▸ TASK GOAL
Find each line in the items below that contains the string "shown", and copy those lines out. Case counts.

======== RECORDS FOR THE TASK ========

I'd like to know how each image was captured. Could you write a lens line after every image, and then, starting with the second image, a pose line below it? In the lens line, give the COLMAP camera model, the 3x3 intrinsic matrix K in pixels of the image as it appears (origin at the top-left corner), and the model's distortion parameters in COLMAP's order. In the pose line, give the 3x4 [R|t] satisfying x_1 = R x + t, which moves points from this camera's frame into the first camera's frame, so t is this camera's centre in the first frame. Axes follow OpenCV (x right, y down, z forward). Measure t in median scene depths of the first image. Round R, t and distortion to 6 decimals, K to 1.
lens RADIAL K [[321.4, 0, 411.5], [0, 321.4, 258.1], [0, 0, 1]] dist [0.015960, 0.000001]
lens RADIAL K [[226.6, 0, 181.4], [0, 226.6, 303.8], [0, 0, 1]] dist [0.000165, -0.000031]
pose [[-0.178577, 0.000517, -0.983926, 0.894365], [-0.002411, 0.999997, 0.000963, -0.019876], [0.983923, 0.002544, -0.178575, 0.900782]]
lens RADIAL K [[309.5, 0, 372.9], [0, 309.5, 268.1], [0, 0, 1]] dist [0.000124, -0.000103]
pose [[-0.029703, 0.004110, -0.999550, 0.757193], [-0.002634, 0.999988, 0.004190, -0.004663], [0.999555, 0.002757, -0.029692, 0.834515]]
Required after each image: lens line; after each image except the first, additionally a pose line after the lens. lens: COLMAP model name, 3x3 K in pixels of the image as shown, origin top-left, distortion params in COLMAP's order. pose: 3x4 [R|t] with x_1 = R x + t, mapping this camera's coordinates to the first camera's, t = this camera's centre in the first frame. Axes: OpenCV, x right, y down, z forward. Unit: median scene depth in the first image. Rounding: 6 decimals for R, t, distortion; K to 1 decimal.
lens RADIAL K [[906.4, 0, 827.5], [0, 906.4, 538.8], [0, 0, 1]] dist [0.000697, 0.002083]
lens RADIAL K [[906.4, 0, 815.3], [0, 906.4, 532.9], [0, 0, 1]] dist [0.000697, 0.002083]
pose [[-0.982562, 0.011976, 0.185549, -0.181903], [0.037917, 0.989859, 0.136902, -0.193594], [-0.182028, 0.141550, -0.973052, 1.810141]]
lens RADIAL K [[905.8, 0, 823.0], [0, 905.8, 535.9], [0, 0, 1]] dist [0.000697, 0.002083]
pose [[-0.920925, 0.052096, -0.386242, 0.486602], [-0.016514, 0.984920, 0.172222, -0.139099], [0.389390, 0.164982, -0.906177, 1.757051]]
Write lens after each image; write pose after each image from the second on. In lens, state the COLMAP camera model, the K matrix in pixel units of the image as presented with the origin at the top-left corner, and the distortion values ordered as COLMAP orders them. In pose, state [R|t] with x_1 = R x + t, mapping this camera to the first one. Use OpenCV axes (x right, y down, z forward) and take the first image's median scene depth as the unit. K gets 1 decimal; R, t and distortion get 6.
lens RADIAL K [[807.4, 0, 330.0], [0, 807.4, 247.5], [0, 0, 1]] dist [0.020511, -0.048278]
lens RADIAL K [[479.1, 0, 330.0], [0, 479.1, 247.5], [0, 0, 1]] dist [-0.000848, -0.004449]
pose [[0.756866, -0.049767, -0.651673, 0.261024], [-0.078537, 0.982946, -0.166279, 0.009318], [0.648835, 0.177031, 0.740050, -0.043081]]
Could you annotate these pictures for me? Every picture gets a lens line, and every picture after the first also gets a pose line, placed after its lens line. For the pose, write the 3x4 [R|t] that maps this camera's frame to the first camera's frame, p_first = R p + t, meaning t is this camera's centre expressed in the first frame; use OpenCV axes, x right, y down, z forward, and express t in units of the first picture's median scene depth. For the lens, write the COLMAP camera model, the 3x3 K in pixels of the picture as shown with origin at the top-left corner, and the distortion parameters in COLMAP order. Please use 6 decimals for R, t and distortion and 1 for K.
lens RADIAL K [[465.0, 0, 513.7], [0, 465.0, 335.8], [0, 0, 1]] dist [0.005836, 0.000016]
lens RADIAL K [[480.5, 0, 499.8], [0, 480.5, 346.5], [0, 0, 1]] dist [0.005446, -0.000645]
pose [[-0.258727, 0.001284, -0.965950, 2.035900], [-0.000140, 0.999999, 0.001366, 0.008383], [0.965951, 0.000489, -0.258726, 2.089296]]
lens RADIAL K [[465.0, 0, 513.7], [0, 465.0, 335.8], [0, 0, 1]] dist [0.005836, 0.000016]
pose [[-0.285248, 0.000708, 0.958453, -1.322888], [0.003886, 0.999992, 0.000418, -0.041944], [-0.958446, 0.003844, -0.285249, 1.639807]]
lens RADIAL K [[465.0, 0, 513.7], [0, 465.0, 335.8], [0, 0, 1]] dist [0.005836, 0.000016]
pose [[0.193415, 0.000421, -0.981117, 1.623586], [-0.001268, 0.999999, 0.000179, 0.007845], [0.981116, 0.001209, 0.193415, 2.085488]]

========

▸ EXERCISE RESULT
Required after each image: lens line; after each image except the first, additionally a pose line after the lens. lens: COLMAP model name, 3x3 K in pixels of the image as shown, origin top-left, distortion params in COLMAP's order. pose: 3x4 [R|t] with x_1 = R x + t, mapping this camera's coordinates to the first camera's, t = this camera's centre in the first frame. Axes: OpenCV, x right, y down, z forward. Unit: median scene depth in the first image. Rounding: 6 decimals for R, t, distortion; K to 1 decimal.
Could you annotate these pictures for me? Every picture gets a lens line, and every picture after the first also gets a pose line, placed after its lens line. For the pose, write the 3x4 [R|t] that maps this camera's frame to the first camera's frame, p_first = R p + t, meaning t is this camera's centre expressed in the first frame; use OpenCV axes, x right, y down, z forward, and express t in units of the first picture's median scene depth. For the lens, write the COLMAP camera model, the 3x3 K in pixels of the picture as shown with origin at the top-left corner, and the distortion parameters in COLMAP order. Please use 6 decimals for R, t and distortion and 1 for K.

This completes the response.